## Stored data
# # # # #

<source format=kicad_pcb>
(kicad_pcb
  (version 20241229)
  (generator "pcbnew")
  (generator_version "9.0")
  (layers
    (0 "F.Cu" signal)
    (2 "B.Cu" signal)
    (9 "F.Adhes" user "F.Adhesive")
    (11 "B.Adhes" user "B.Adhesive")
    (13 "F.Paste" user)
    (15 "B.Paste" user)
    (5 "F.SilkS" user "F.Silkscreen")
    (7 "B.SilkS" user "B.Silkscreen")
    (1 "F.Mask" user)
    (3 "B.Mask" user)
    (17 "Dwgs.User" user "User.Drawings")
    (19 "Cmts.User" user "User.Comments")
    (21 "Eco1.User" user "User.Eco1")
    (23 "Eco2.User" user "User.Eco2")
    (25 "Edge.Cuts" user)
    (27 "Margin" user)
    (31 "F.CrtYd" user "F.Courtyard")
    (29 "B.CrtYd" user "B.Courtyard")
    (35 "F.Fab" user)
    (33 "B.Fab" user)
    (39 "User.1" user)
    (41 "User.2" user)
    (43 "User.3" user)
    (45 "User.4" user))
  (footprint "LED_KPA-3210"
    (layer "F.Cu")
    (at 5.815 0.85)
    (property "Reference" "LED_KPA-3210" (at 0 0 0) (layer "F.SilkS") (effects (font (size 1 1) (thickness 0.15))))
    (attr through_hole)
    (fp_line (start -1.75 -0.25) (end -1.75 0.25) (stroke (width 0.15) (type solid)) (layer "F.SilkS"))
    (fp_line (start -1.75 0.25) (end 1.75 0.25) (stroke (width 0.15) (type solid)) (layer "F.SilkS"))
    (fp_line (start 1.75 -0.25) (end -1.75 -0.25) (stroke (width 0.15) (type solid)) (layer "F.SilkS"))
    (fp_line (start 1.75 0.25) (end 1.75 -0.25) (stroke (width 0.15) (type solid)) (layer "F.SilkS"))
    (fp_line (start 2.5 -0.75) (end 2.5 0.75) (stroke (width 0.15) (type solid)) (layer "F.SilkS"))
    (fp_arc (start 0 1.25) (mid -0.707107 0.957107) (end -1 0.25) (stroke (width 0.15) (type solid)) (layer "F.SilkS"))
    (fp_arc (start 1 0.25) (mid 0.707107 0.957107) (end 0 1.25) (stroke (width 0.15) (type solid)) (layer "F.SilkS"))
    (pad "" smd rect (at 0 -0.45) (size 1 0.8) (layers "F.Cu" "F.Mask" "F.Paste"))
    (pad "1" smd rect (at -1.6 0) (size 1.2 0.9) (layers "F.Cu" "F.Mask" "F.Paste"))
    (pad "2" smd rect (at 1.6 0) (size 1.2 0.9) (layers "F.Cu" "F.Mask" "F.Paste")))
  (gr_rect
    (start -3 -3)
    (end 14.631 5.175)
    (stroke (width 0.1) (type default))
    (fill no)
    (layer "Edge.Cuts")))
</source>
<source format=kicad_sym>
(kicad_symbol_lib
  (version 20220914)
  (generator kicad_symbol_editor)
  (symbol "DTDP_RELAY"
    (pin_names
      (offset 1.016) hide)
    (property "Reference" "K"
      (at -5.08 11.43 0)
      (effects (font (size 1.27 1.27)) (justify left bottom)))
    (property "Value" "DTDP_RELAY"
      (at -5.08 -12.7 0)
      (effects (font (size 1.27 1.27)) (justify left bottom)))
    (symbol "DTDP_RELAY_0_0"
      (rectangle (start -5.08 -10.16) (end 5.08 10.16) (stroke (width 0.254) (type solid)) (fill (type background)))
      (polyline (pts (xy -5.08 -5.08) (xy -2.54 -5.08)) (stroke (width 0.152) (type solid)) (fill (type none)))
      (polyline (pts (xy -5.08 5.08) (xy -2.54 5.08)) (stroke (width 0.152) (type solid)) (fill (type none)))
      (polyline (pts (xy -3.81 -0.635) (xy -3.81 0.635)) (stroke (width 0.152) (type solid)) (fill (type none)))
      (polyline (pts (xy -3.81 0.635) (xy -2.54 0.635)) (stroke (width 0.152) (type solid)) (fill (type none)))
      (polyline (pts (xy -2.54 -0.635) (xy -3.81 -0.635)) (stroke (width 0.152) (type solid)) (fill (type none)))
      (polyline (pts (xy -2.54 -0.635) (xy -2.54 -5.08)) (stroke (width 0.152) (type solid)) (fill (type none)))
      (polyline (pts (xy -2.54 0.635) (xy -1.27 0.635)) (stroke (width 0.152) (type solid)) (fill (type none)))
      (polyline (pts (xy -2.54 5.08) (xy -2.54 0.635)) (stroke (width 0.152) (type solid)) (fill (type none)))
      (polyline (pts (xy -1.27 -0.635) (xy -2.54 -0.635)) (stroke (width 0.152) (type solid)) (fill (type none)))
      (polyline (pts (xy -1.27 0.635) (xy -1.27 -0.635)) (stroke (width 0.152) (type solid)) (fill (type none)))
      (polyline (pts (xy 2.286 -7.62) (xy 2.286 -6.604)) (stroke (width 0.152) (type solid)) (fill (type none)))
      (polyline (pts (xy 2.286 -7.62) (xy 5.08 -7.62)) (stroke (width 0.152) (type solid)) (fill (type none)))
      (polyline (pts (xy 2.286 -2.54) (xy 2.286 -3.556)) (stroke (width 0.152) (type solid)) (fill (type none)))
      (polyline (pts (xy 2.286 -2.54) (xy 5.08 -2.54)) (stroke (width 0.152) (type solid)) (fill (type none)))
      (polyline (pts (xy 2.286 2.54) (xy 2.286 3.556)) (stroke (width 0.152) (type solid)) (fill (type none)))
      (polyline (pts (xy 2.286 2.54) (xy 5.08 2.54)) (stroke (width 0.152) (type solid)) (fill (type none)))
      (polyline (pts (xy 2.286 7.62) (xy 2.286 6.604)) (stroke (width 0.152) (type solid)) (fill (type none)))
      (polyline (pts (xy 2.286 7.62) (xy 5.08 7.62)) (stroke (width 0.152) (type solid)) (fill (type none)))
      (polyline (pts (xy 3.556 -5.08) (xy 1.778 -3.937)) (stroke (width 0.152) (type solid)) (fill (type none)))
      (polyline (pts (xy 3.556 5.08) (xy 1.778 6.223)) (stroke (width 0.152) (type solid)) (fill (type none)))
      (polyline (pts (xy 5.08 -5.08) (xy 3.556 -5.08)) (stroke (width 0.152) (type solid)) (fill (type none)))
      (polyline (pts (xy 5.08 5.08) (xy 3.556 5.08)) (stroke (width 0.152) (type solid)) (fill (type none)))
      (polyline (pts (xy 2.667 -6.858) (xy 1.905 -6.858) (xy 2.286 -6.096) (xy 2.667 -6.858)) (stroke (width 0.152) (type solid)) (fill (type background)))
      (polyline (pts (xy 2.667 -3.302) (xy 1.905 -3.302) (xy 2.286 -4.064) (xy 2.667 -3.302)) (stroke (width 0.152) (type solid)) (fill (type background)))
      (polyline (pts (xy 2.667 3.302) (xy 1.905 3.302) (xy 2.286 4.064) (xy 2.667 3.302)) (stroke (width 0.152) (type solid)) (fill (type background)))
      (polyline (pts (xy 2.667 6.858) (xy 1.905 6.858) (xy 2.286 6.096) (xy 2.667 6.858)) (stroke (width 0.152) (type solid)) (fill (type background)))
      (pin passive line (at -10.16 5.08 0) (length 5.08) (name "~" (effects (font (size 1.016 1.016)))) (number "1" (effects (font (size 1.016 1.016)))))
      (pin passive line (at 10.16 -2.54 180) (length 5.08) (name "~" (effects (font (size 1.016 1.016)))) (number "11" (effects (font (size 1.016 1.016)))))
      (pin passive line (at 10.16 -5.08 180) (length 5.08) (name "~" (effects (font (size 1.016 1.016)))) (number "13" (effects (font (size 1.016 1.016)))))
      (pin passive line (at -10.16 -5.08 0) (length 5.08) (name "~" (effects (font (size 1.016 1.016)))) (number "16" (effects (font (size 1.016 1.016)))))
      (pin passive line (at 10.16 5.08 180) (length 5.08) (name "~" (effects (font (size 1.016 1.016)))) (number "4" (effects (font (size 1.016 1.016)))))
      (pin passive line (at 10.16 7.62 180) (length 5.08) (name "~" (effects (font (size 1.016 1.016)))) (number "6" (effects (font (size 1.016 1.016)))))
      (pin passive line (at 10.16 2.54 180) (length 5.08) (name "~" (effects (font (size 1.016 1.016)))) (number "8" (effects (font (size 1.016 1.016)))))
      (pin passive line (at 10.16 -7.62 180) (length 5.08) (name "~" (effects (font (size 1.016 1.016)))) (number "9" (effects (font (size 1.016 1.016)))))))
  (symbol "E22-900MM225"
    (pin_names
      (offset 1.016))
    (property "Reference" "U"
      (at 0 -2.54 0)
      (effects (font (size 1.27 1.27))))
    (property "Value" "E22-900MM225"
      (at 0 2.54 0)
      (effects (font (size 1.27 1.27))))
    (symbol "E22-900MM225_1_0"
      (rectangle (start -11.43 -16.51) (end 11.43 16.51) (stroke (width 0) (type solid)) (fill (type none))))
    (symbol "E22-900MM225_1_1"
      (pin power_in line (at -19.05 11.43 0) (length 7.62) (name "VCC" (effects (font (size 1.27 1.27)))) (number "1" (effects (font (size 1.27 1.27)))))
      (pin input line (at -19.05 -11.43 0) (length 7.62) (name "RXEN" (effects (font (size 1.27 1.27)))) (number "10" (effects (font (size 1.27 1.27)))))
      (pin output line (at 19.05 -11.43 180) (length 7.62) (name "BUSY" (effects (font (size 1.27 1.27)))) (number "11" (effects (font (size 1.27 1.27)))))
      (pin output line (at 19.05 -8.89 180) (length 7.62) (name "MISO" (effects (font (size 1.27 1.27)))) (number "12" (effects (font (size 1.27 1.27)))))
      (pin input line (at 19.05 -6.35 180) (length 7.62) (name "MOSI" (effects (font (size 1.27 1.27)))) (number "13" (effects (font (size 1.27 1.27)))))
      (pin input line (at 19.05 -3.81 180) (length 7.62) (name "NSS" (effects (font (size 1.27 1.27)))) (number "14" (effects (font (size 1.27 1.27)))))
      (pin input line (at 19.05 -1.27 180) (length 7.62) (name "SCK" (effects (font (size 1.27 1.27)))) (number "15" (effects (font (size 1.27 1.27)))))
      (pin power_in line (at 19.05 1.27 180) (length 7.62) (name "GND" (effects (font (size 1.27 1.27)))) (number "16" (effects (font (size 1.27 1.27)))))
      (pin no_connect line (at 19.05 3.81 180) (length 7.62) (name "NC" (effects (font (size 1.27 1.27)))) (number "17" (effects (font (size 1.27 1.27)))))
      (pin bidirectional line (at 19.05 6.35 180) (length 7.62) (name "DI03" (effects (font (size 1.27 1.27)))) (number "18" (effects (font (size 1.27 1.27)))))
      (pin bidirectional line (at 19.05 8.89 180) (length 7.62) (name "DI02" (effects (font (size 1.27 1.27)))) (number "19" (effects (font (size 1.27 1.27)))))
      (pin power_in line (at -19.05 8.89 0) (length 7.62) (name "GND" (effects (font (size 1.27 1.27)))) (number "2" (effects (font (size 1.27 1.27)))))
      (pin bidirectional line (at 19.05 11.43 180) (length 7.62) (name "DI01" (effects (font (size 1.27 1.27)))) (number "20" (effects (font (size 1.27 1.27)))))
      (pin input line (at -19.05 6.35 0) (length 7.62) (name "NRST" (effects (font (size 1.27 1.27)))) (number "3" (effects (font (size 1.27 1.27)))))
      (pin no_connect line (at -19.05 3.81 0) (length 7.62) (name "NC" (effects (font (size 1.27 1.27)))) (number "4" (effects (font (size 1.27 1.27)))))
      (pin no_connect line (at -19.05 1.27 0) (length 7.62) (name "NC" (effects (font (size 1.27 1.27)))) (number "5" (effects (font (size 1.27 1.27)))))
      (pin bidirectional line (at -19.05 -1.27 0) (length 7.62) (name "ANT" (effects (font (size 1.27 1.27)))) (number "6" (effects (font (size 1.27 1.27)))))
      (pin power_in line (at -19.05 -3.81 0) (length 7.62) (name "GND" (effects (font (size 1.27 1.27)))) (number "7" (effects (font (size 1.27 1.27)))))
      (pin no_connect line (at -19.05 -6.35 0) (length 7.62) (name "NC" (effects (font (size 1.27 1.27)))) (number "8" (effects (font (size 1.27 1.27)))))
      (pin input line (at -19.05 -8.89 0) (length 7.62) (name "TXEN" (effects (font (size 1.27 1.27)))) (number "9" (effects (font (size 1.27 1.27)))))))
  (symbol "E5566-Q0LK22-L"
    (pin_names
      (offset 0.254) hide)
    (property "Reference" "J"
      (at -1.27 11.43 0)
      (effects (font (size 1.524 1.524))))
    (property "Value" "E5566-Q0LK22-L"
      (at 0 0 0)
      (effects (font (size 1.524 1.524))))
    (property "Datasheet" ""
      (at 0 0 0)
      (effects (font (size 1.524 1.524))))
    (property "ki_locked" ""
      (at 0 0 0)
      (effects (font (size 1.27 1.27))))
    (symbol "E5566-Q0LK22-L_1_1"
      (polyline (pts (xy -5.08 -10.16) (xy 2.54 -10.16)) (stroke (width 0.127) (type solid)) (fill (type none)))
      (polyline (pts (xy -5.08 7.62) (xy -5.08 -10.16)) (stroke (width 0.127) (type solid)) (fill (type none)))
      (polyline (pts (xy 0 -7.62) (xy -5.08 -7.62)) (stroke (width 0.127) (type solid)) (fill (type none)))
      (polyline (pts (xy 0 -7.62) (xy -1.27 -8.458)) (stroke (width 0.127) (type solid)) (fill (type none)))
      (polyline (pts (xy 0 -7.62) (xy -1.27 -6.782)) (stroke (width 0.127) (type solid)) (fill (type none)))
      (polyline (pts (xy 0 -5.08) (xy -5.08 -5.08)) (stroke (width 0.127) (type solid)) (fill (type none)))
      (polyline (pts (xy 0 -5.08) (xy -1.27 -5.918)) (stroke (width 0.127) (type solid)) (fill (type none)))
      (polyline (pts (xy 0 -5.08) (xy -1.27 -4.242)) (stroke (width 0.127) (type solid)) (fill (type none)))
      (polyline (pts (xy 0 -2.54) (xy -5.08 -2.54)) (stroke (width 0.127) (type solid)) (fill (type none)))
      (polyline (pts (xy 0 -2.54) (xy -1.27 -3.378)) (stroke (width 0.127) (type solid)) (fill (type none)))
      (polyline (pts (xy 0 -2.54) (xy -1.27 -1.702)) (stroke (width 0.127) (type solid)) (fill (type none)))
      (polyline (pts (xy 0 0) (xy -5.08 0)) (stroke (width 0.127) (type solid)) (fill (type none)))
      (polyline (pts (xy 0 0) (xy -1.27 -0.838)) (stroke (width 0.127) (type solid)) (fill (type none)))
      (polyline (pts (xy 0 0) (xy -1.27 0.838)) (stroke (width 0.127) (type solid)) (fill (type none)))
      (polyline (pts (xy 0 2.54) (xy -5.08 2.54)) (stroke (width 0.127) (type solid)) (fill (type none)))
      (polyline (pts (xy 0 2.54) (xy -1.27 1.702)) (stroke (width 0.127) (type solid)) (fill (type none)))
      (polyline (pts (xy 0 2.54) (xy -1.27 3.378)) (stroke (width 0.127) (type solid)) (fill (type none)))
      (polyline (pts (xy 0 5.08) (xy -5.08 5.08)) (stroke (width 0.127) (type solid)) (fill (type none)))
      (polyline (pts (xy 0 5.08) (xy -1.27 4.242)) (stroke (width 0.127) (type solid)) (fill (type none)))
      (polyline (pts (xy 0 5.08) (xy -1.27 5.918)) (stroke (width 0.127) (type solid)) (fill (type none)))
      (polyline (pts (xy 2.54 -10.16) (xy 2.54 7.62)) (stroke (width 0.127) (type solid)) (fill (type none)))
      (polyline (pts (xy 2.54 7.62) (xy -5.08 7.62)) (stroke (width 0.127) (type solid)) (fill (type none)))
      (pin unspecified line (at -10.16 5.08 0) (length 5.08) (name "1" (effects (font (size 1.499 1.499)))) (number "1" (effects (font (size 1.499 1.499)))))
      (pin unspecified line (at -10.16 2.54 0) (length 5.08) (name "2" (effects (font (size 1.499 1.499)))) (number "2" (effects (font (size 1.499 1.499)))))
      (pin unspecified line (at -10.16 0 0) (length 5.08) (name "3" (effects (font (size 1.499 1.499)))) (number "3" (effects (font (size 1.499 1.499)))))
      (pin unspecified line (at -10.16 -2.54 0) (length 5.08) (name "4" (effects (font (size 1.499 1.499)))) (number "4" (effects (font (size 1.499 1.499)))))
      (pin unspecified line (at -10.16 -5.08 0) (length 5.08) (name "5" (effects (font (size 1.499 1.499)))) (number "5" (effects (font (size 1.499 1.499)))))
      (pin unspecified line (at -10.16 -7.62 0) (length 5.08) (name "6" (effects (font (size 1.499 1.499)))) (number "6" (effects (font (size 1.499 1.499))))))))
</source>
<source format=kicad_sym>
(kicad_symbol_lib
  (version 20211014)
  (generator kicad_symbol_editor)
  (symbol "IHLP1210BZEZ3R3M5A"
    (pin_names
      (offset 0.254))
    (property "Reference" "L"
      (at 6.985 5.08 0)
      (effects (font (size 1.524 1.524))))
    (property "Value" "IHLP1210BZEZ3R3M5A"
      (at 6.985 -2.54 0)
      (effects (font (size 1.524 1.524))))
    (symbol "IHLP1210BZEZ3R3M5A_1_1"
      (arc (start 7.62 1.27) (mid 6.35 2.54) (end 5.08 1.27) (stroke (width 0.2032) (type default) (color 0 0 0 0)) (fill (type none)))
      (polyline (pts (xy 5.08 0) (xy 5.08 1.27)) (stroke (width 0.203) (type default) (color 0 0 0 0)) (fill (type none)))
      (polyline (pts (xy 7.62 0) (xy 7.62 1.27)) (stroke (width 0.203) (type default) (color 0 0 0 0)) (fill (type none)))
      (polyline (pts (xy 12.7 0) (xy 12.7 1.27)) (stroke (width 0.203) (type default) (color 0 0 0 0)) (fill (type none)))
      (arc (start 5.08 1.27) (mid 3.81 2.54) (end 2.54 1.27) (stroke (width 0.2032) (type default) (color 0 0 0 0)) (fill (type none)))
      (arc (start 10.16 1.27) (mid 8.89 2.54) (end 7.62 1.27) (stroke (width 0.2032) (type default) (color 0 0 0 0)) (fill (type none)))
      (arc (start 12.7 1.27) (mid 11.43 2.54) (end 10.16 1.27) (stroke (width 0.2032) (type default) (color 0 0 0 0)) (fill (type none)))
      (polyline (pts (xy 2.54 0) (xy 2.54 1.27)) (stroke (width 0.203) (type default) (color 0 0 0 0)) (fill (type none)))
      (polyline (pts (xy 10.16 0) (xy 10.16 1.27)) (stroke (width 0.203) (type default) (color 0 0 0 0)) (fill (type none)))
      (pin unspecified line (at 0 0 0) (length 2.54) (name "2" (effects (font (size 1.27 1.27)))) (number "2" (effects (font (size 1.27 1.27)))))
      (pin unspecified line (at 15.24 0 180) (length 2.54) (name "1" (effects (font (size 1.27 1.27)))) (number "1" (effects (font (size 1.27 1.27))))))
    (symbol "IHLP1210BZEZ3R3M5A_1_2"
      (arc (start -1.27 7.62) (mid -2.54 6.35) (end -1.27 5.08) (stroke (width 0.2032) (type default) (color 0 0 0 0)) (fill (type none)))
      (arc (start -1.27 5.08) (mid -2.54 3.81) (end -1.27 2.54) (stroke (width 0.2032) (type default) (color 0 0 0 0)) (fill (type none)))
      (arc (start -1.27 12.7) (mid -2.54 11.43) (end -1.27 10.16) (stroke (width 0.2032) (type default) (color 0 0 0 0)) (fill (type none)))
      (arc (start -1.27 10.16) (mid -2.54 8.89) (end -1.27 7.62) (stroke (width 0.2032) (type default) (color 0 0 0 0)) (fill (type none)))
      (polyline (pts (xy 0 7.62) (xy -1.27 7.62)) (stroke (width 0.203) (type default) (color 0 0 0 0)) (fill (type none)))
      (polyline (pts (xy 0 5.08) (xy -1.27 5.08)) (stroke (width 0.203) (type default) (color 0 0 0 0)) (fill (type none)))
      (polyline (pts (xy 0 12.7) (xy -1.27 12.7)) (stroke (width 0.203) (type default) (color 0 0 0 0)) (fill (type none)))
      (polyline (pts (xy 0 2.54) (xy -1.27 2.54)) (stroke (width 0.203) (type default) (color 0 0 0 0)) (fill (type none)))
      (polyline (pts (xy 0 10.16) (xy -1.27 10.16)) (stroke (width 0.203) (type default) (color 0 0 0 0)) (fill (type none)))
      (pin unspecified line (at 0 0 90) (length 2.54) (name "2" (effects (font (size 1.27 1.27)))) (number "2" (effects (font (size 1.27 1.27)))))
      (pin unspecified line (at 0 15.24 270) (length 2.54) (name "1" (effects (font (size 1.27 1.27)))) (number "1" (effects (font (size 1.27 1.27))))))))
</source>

# # # # #

## Prompt
Out of the data above, transcribe exactly and only the lines starting with the line that has "(arc (start 10.16" and going on through the line that has "(arc (start -1.27 12.7)", both included.

## Answer to this exercise
      (arc (start 10.16 1.27) (mid 8.89 2.54) (end 7.62 1.27) (stroke (width 0.2032) (type default) (color 0 0 0 0)) (fill (type none)))
      (arc (start 12.7 1.27) (mid 11.43 2.54) (end 10.16 1.27) (stroke (width 0.2032) (type default) (color 0 0 0 0)) (fill (type none)))
      (polyline (pts (xy 2.54 0) (xy 2.54 1.27)) (stroke (width 0.203) (type default) (color 0 0 0 0)) (fill (type none)))
      (polyline (pts (xy 10.16 0) (xy 10.16 1.27)) (stroke (width 0.203) (type default) (color 0 0 0 0)) (fill (type none)))
      (pin unspecified line (at 0 0 0) (length 2.54) (name "2" (effects (font (size 1.27 1.27)))) (number "2" (effects (font (size 1.27 1.27)))))
      (pin unspecified line (at 15.24 0 180) (length 2.54) (name "1" (effects (font (size 1.27 1.27)))) (number "1" (effects (font (size 1.27 1.27))))))
    (symbol "IHLP1210BZEZ3R3M5A_1_2"
      (arc (start -1.27 7.62) (mid -2.54 6.35) (end -1.27 5.08) (stroke (width 0.2032) (type default) (color 0 0 0 0)) (fill (type none)))
      (arc (start -1.27 5.08) (mid -2.54 3.81) (end -1.27 2.54) (stroke (width 0.2032) (type default) (color 0 0 0 0)) (fill (type none)))
      (arc (start -1.27 12.7) (mid -2.54 11.43) (end -1.27 10.16) (stroke (width 0.2032) (type default) (color 0 0 0 0)) (fill (type none)))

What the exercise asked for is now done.